What you need to do: Reproduce the listing below as it stands. Leave out each image.

Data extract:
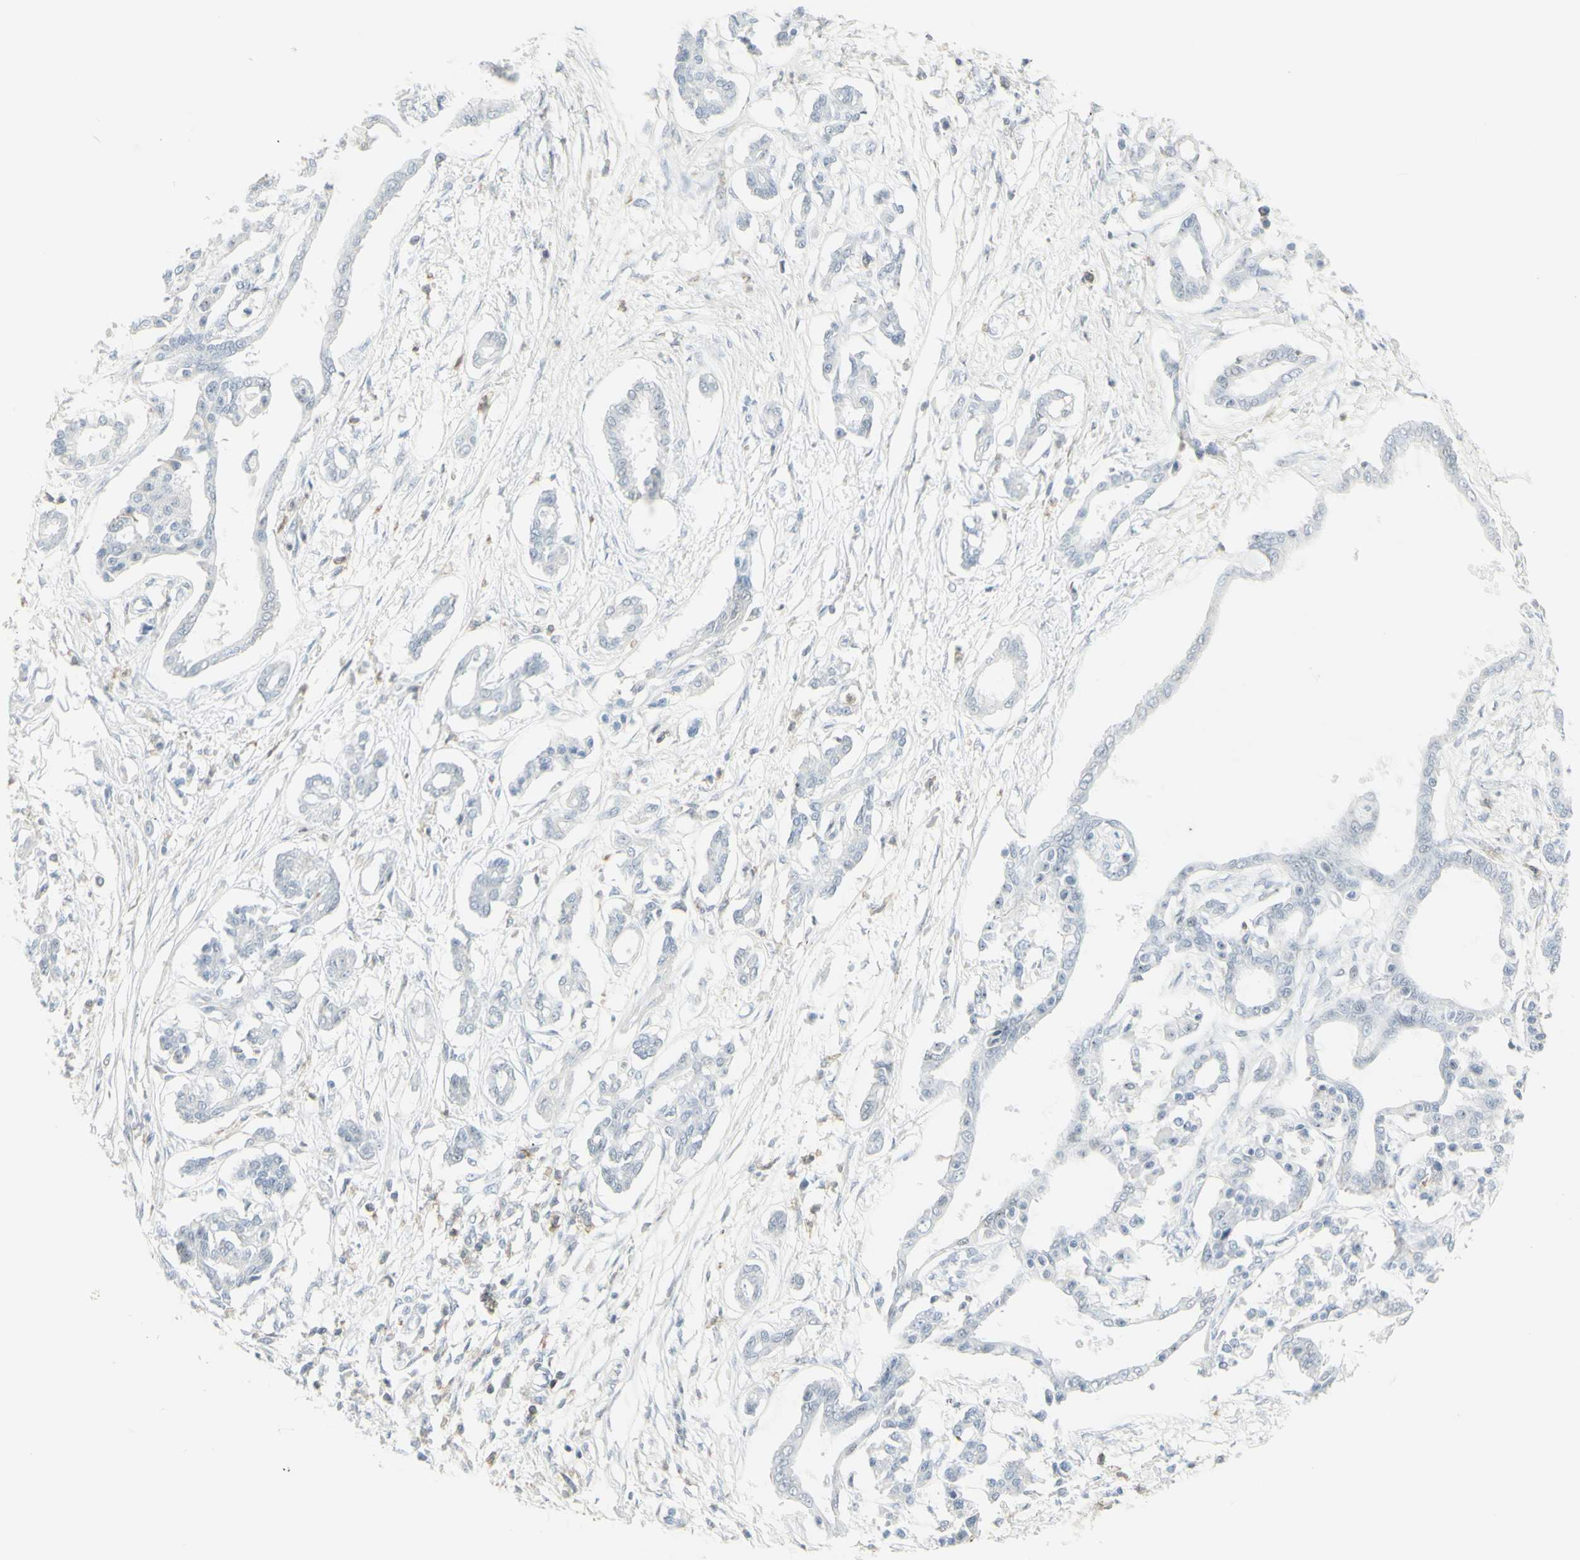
{"staining": {"intensity": "negative", "quantity": "none", "location": "none"}, "tissue": "pancreatic cancer", "cell_type": "Tumor cells", "image_type": "cancer", "snomed": [{"axis": "morphology", "description": "Adenocarcinoma, NOS"}, {"axis": "topography", "description": "Pancreas"}], "caption": "There is no significant expression in tumor cells of adenocarcinoma (pancreatic).", "gene": "NRG1", "patient": {"sex": "male", "age": 56}}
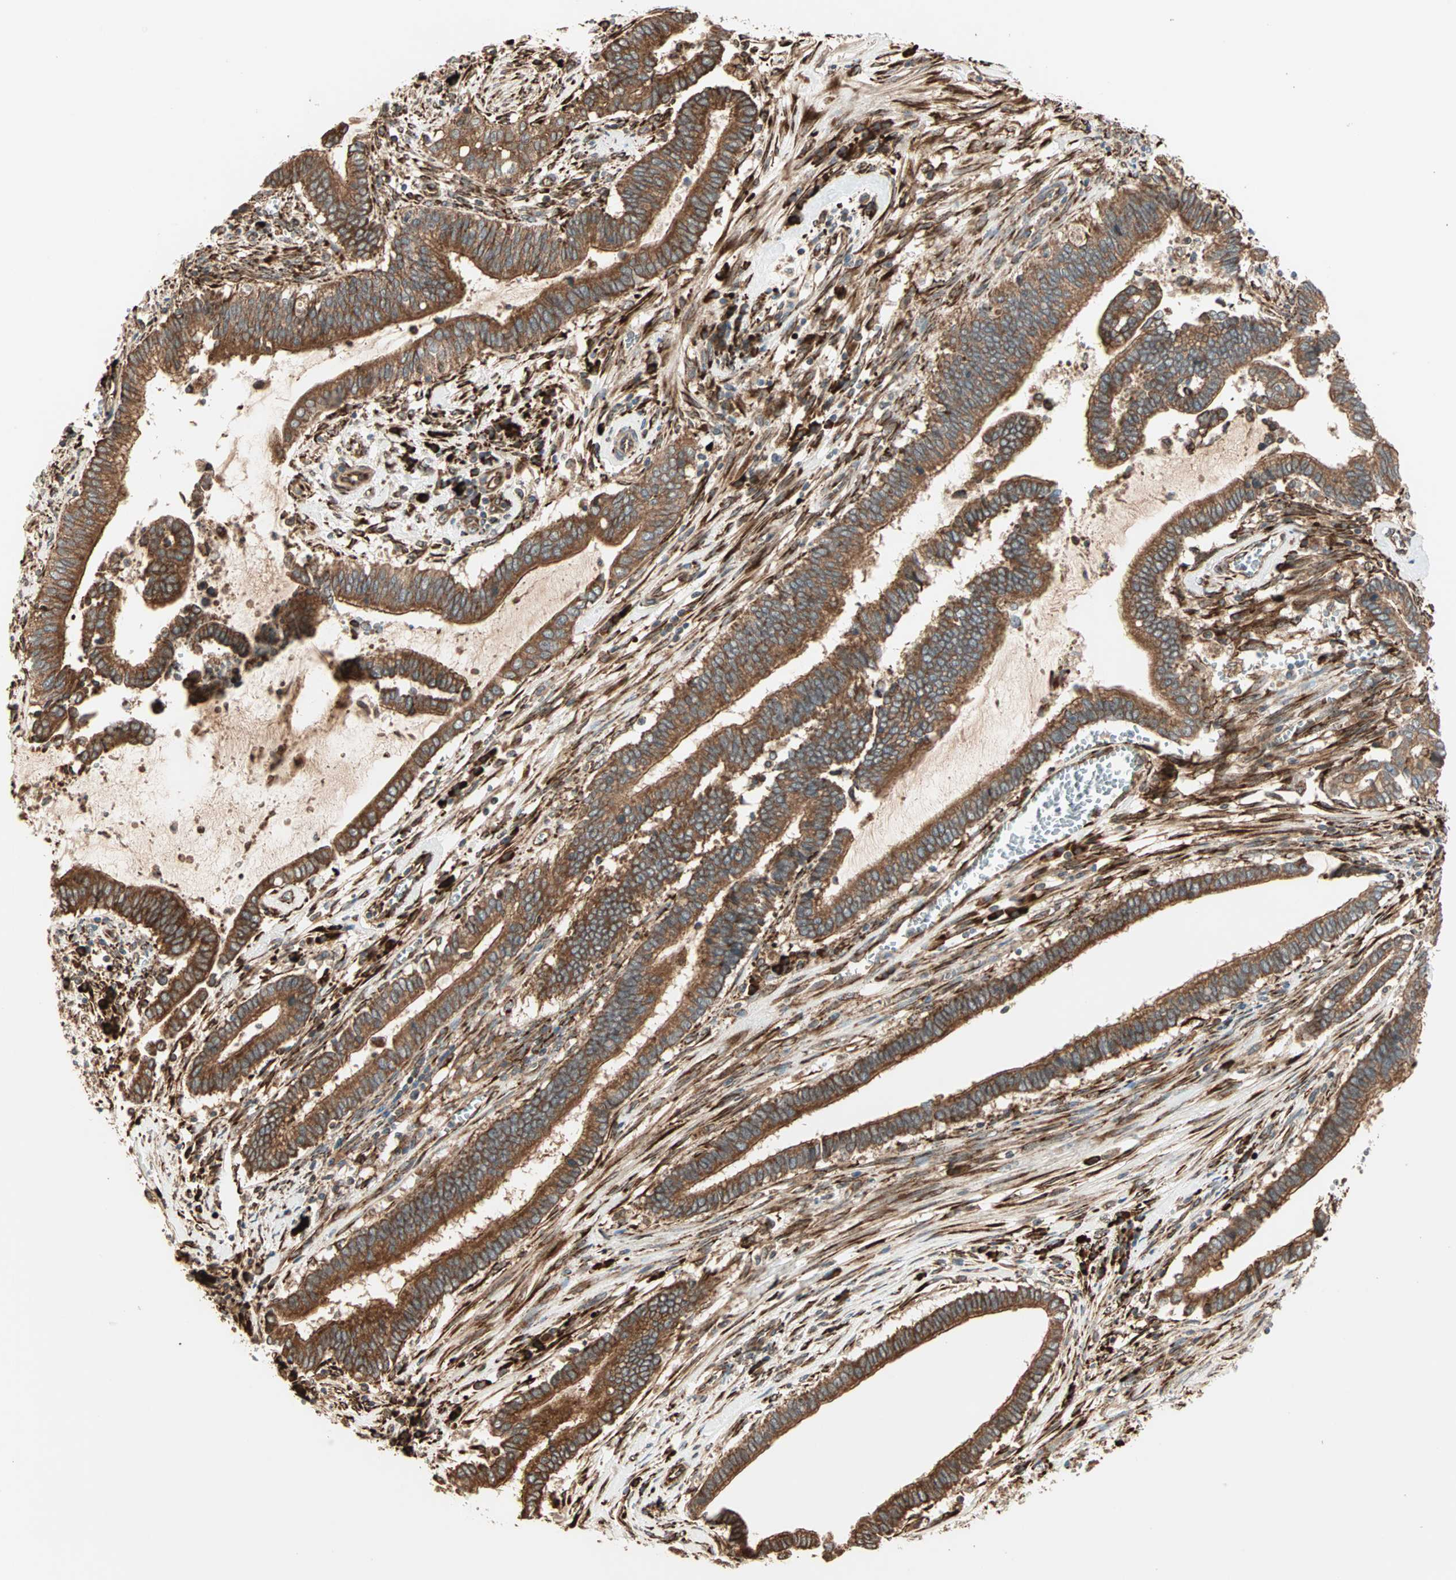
{"staining": {"intensity": "strong", "quantity": ">75%", "location": "cytoplasmic/membranous"}, "tissue": "cervical cancer", "cell_type": "Tumor cells", "image_type": "cancer", "snomed": [{"axis": "morphology", "description": "Adenocarcinoma, NOS"}, {"axis": "topography", "description": "Cervix"}], "caption": "Cervical cancer (adenocarcinoma) stained with IHC displays strong cytoplasmic/membranous expression in approximately >75% of tumor cells.", "gene": "P4HA1", "patient": {"sex": "female", "age": 44}}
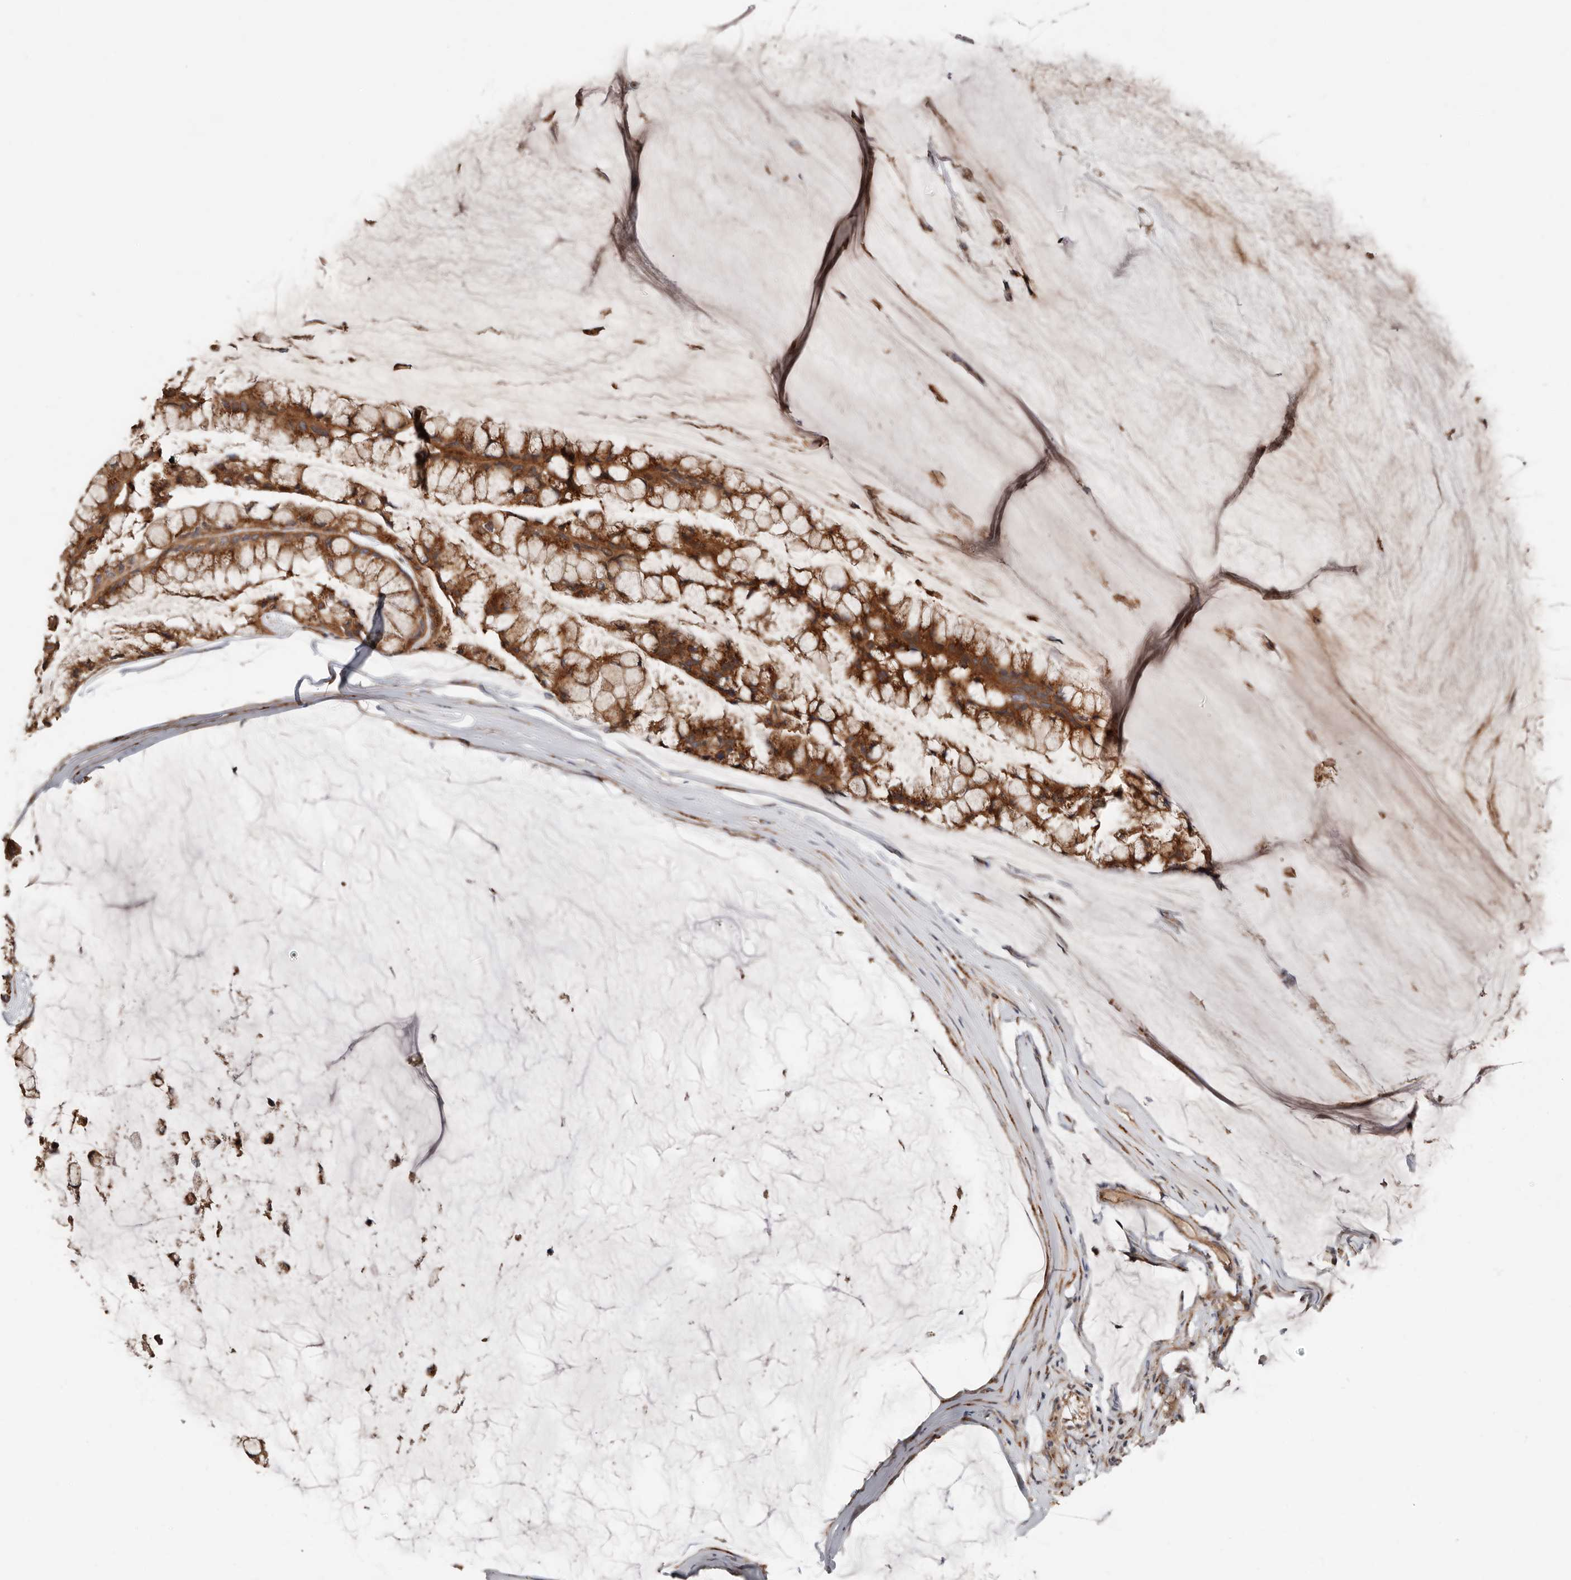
{"staining": {"intensity": "strong", "quantity": ">75%", "location": "cytoplasmic/membranous"}, "tissue": "ovarian cancer", "cell_type": "Tumor cells", "image_type": "cancer", "snomed": [{"axis": "morphology", "description": "Cystadenocarcinoma, mucinous, NOS"}, {"axis": "topography", "description": "Ovary"}], "caption": "An IHC histopathology image of neoplastic tissue is shown. Protein staining in brown highlights strong cytoplasmic/membranous positivity in ovarian cancer within tumor cells. (DAB (3,3'-diaminobenzidine) = brown stain, brightfield microscopy at high magnification).", "gene": "COG1", "patient": {"sex": "female", "age": 39}}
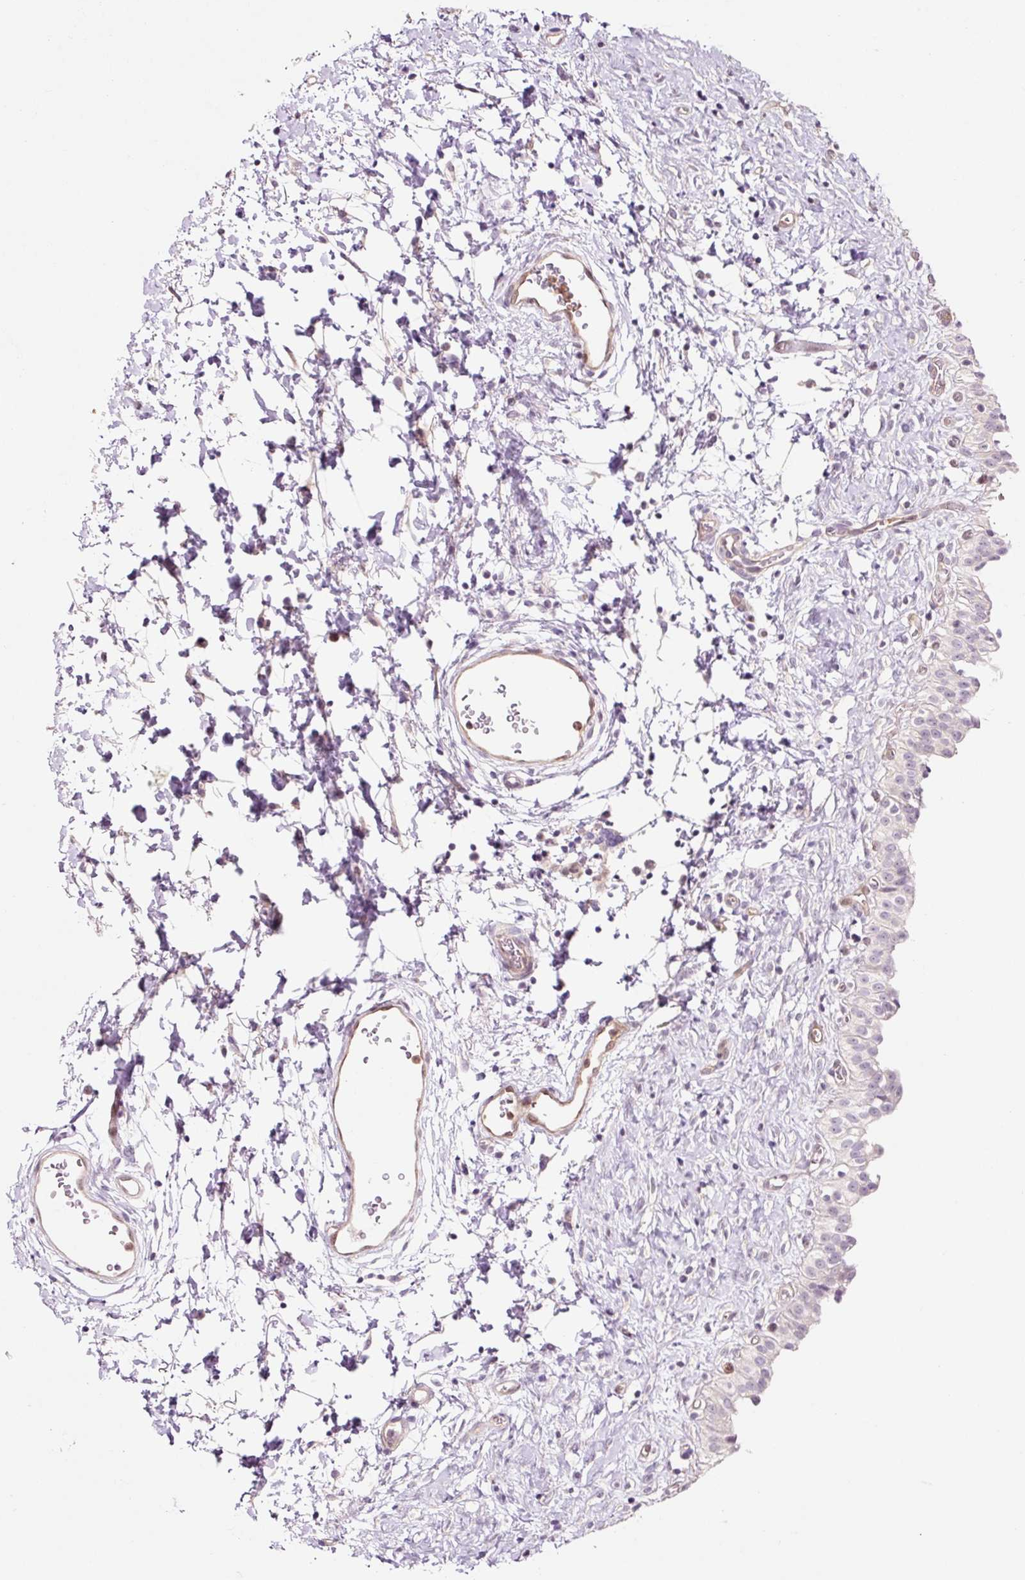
{"staining": {"intensity": "moderate", "quantity": "<25%", "location": "cytoplasmic/membranous,nuclear"}, "tissue": "urinary bladder", "cell_type": "Urothelial cells", "image_type": "normal", "snomed": [{"axis": "morphology", "description": "Normal tissue, NOS"}, {"axis": "topography", "description": "Urinary bladder"}], "caption": "The micrograph reveals immunohistochemical staining of unremarkable urinary bladder. There is moderate cytoplasmic/membranous,nuclear staining is identified in approximately <25% of urothelial cells.", "gene": "FBXL14", "patient": {"sex": "male", "age": 51}}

Answer to this task:
{"staining": {"intensity": "negative", "quantity": "none", "location": "none"}, "tissue": "pancreatic cancer", "cell_type": "Tumor cells", "image_type": "cancer", "snomed": [{"axis": "morphology", "description": "Adenocarcinoma, NOS"}, {"axis": "topography", "description": "Pancreas"}], "caption": "There is no significant expression in tumor cells of adenocarcinoma (pancreatic).", "gene": "NRG1", "patient": {"sex": "male", "age": 56}}
{"staining": {"intensity": "strong", "quantity": ">75%", "location": "cytoplasmic/membranous"}, "tissue": "cervical cancer", "cell_type": "Tumor cells", "image_type": "cancer", "snomed": [{"axis": "morphology", "description": "Adenocarcinoma, NOS"}, {"axis": "topography", "description": "Cervix"}], "caption": "Cervical cancer (adenocarcinoma) stained with IHC displays strong cytoplasmic/membranous expression in approximately >75% of tumor cells.", "gene": "P4HA1", "patient": {"sex": "female", "age": 44}}
{"staining": {"intensity": "strong", "quantity": ">75%", "location": "cytoplasmic/membranous"}, "tissue": "ovarian cancer", "cell_type": "Tumor cells", "image_type": "cancer", "snomed": [{"axis": "morphology", "description": "Cystadenocarcinoma, mucinous, NOS"}, {"axis": "topography", "description": "Ovary"}], "caption": "An IHC histopathology image of neoplastic tissue is shown. Protein staining in brown highlights strong cytoplasmic/membranous positivity in ovarian cancer within tumor cells. (DAB (3,3'-diaminobenzidine) = brown stain, brightfield microscopy at high magnification).", "gene": "COG1", "patient": {"sex": "female", "age": 39}}
{"staining": {"intensity": "moderate", "quantity": "<25%", "location": "cytoplasmic/membranous,nuclear"}, "tissue": "urinary bladder", "cell_type": "Urothelial cells", "image_type": "normal", "snomed": [{"axis": "morphology", "description": "Normal tissue, NOS"}, {"axis": "topography", "description": "Urinary bladder"}], "caption": "The micrograph reveals immunohistochemical staining of unremarkable urinary bladder. There is moderate cytoplasmic/membranous,nuclear staining is identified in approximately <25% of urothelial cells.", "gene": "FBXL14", "patient": {"sex": "male", "age": 51}}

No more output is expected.